What you should do: Work out how many lines in the items below contain the string "熟空放借钱放款", treating uppercase and lowercase as different, and give only that number.

Data section:
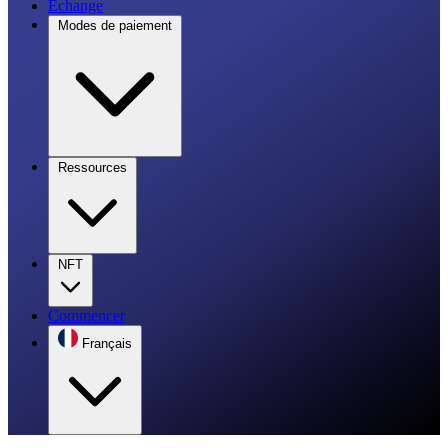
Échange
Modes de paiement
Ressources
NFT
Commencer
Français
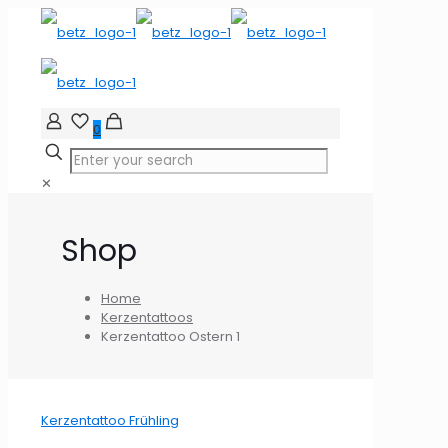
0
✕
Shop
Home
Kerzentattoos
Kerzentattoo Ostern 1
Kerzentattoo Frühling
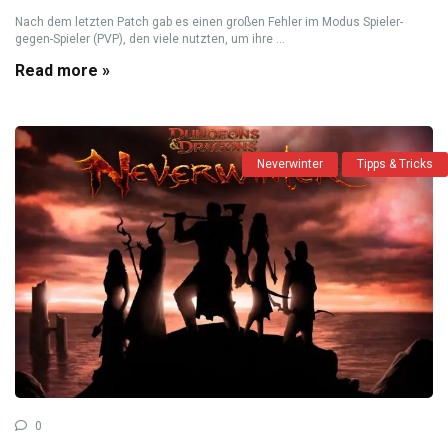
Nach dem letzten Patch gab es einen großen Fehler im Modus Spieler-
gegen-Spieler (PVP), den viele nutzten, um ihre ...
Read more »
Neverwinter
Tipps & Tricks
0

--

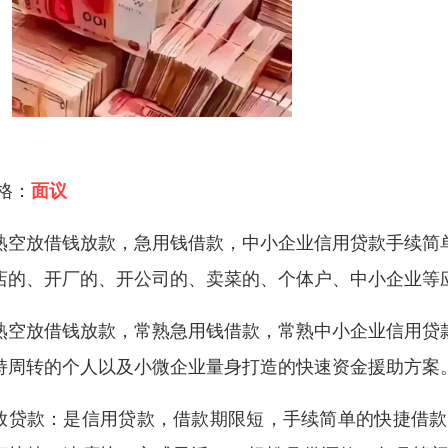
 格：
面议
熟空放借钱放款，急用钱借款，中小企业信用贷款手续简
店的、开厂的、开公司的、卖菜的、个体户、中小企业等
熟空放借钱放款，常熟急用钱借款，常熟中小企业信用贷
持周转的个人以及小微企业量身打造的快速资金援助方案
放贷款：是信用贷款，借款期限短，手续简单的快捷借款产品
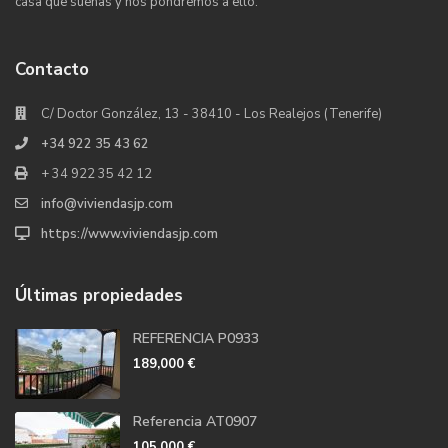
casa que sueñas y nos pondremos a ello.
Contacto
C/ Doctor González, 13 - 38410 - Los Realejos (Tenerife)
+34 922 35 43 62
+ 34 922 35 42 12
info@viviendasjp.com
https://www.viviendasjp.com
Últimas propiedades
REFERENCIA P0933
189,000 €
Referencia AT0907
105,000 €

Result for this task: 2